__CONSEGNA 1__.
Rispondi alle domande seguenti basandoti sul testo su Roy Hargrove e Umbria Jazz:
(a) In quale anno il trombettista debuttò a Perugia?
(b) Quanti spettatori si contarono ai Giardini del Frontone nell'edizione estiva del 1995?
(c) Di quale festival invernale Hargrove era già figura fissa nel 2000?
__CONSEGNA 2__.
Prosegui il testo su Roy Hargrove e Umbria Jazz, riprendendo subito dopo la sua ultima frase.

== TESTO DELLA PAGINA

Il legame tra Roy Hargrove e l’Italia si dispiega come un tappeto sonoro ricamato di rotture armoniche e slanci lirici, con Umbria Jazz al centro di questa relazione, non come semplice tappa concertistica ma come luogo di rivelazione e confronto. Nel 1989 il trombettista debuttò a Perugia in una fase in cui veniva indicato come un «giovane veterano» del bebop, portatore di una tromba sostenuta da solide radici texane e da studi alla Berklee, ma già capace di vibrare con la propria anima. Da quell’anno in poi, la sua presenza ad Umbria Jazz divenne quasi rituale, tanto che fu più volte invitato tra gli anni Novanta e Duemila, anche in edizioni Winter (Orvieto). La kermesse umbra rappresentò un crocevia essenziale per la sua poetica. L’edizione estiva del 1995 segnò un momento cruciale. Il sestetto da lui capeggiato suggellò l’edizione di un festival da record (quindicimila spettatori ai Giardini del Frontone, secondo solo ai Guru ed ai grandi nomi jazz ospiti nelle storiche edizioni della kermesse perugina), confermando la capacità di parlare ad un pubblico vasto ma attento, in equilibrio tra pathos e compostezza jazzistica. Intanto quel palco umbro ospitò anche il suo ensemble cubano-americano, formidabile intreccio di etnie e ritmiche, che per l’album «Habana» vinse un Grammy.
Negli anni successivi, Umbria Jazz ne evidenziò la poliedricità, così nel 2000, già figura fissa del festival invernale di Orvieto, Hargrove consolidò il rapporto con Perugia non solo come artista invitato, ma come presenza trasversale, capace di passare da linee hard bop a formule orchestrali o crossover in contesti culturali multidimensionali come Piazza IV Novembre, i teatri Morlacchi o Pavone – spazi in cui la sua voce strumentale dialogava con atmosfere architettoniche ed ambientazioni memori della storia locale ed imbevute di epoche sonore precedenti. La sua ultima partecipazione ad Umbra risale a luglio dell’anno precedente la sua morte nel 2018, suggellando quasi un’agonia simbolica della sua presenza europea. Come se Umbria Jazz fosse stato un continente musicale in cui la sua tromba aveva depositato fratture e (ri)splendori, fino all’ultimo respiro performativo. La tromba del musicista texano non era contenuta nel tessuto di questi concerti, ma attraversava spazi liturgici ed urbani, dialogava con il pubblico italiano non solo come foreign artist, ma quale interprete di un linguaggio che sapeva accogliere la tradizione rifiutandone l’immobilità. In tutte le esibizioni, e ve ne furono molteplici, il trombettista americano sembrava erigere un ponte tra l’architettura medievale di Perugia e le sue costruzioni armoniche, dove le linee pentagrammatiche scorrevano come affreschi sonori sopra le pietre, tra riverberi e silenzi scolpiti per far risuonare ogni frase non come conclusione ma come apertura. Questo rapporto con Perugia, dunque, non fu semplicemente geografico, ma estetico e simbolico. Umbria Jazz divenne lo specchio italiano della sua vocazione, ossia radicare la modernità nel patrimonio; trasformare l’eredità in motore di rischio; connettere il suono jazz con l’identità plastica e spirituale di un territorio. Roy Hargrove in Umbria incarnò l’idea di una figura liminare: né ospite occasionale né celebrità passante, bensì interlocutore privilegiato di un discorso musicale che, da oltre cinquantanni, intreccia genericità internazionale e compattezza locale.

====
== MATERIALE DI STUDIO

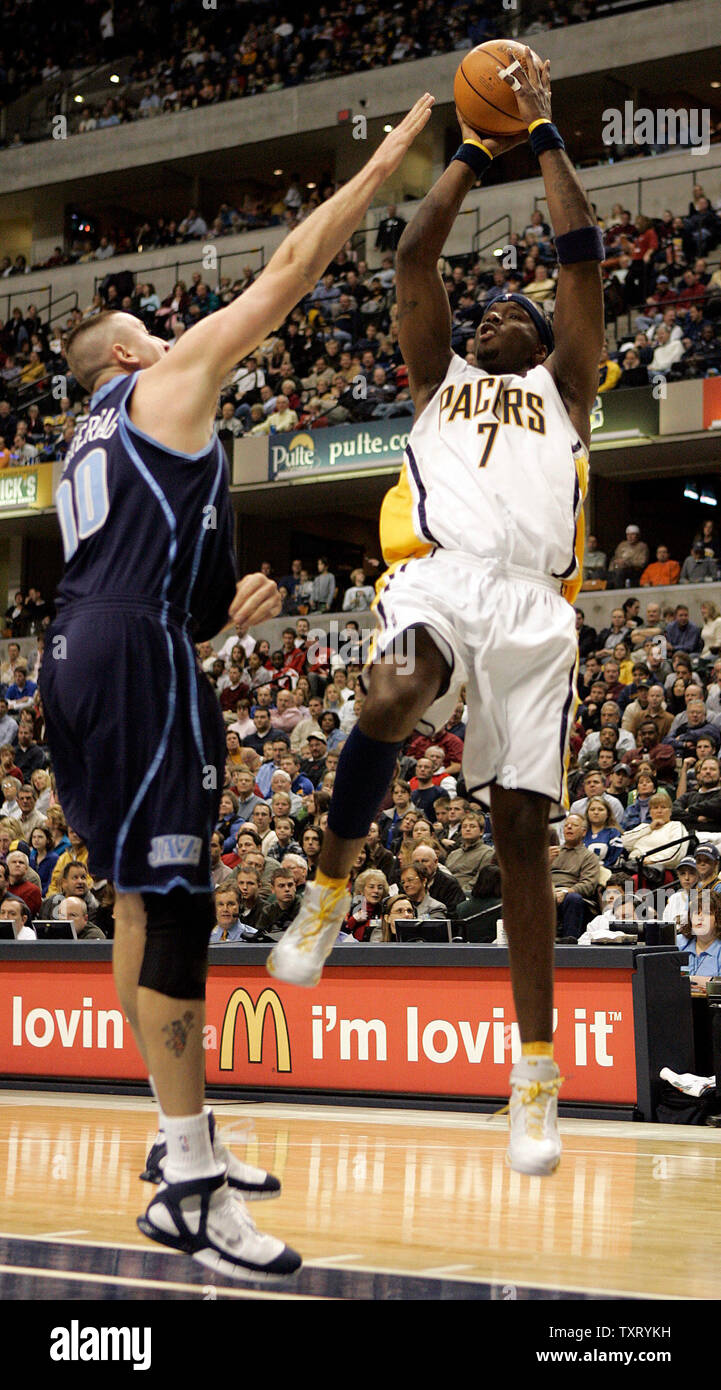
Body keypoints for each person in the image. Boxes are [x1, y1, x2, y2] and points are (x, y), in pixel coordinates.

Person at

====
== MATERIALE DI STUDIO

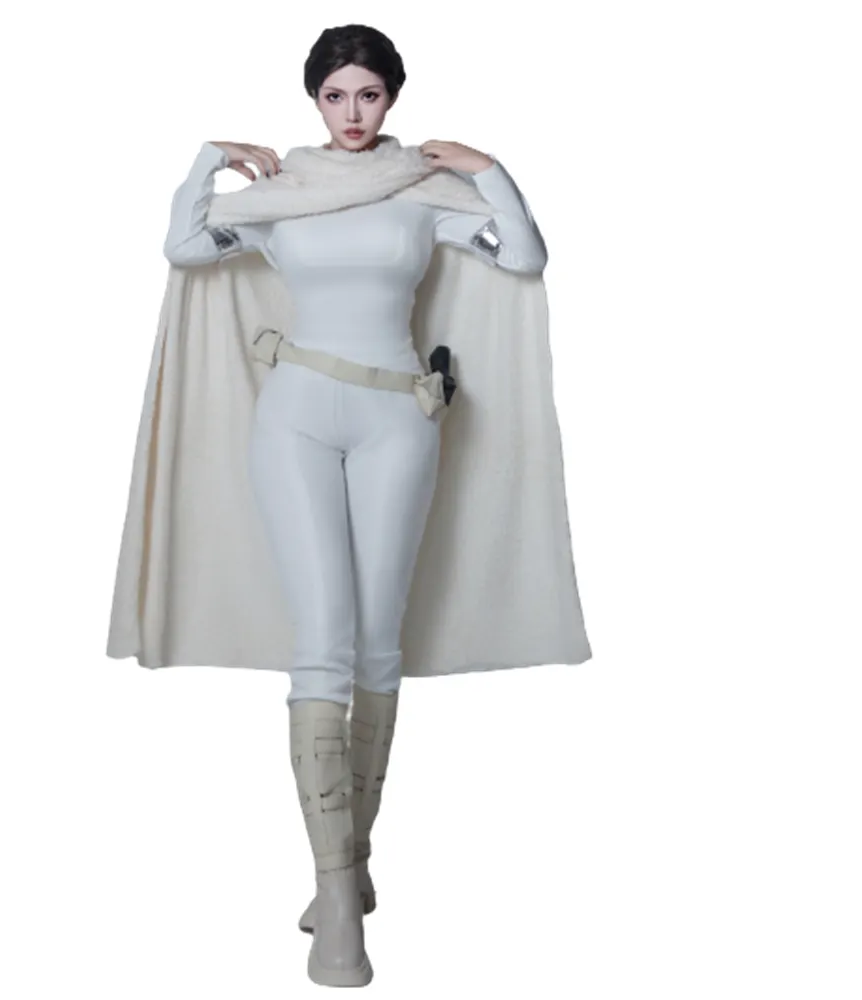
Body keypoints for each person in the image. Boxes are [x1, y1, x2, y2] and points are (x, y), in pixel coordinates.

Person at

====

__RISPOSTA SCRITTA 1__.
(a) Nel 1989.
(b) Quindicimila.
(c) Del festival invernale di Orvieto.

__RISPOSTA SCRITTA 2__.
Roy Hargrove muore nel 2018, lasciando un vuoto che ancora risuona. Ma come nei ritratti di Francis Bacon, dove il volto, pur deformato, conserva un nucleo incandescente d’identità, anche la sua traiettoria, fatta di torsioni e dissonanze, restituisce l’immagine di un artista che non ha mai smesso di interrogarsi sul senso di appartenere ad una storia, forzandone però i confini. Tromba dionisiaca e cartesiana al tempo stesso, seppe coniugare il rigore dell’architetto e l’intuizione del poeta. Non a caso, più che un interprete, fu un demiurgo, un costruttore di mondi ed un traduttore di genealogie.